Evil Code #003 : Casting

Welcome to first post on ‘Back to basics’. Yeah, as you guessed right, this series attempt to check minor differences in our understanding of basic concepts.

Predict the output of following.


public class FirstType
{

}
public class SecondType
{
private FirstType _mType;

public static implicit operator FirstType(SecondType t)
{
return t._mType;
}
}

static void Main(string[] args)
{
object objectInstance = new SecondType();

FirstType attempt1 = objectInstance as FirstType;
if (attempt1 != null)
{
Console.WriteLine("'As' Conversion Succeeded");
}
else
{
Console.WriteLine("'As' Conversion Failed");
}

try
{
FirstType attempt2 = (FirstType)objectInstance;
Console.WriteLine("Cast Succeeded");
}
catch (Exception)
{
Console.WriteLine("Cast Failed");
}

}

Ideally, One would expect the first attempt to fail, but would feel the second would succeed considering we have implemented implicit conversion. But unfortunately, that’s not the case. The output would be

‘As’ Conversion Failed.
Cast Failed.

The reason for this is that, the compiler generates code based on the compile time type of the objectInstance, which in this case is ‘object’. It then checks if there is any conversion declared to convert object to FirstType, which doesn’t exist. The compiler doesn’t check the type of the objectInstance during runtime, which results in the above output.

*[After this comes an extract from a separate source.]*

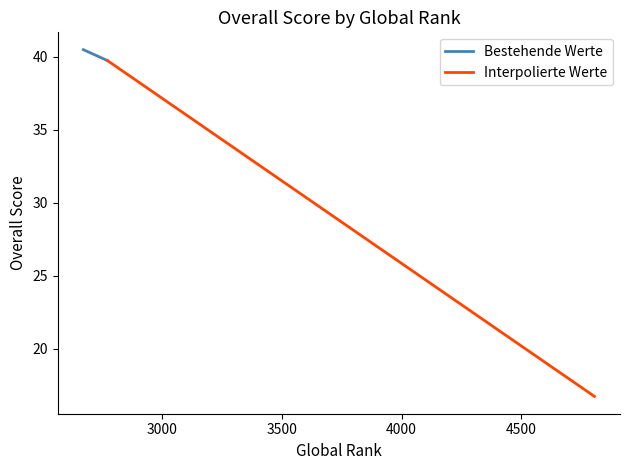

Rank the series by their average value, from lowest to highest.

Interpolierte Werte, Bestehende Werte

The reason for this is that, the compiler generates code based on the compile time type of the objectInstance, which in this case is ‘object’. It then checks if there is any conversion declared to convert object to FirstType, which doesn’t exist. The compiler doesn’t check the type of the objectInstance during runtime, which results in the above output.

Updated

The behavior is even more tricky when we change the type of objectInstance from ‘object’ to SecondType. We would expect it to work smoothly now, however, you end up with a compiler exception this time .

“Cannot convert type ‘Cast.SecondType’ to ‘Cast.FirstType’ via a reference conversion, boxing conversion, unboxing conversion, wrapping conversion, or null type conversion”

This is what makes ‘as’ operators great as it provides early detection of errors. The ‘as’ operator, notices that there is a implicit conversion declared between FirstType and SecondType. However, it also recognizes that two types aren’t related by inheritance. This is the reason ‘as’ statements throws a compile-time error at this stage.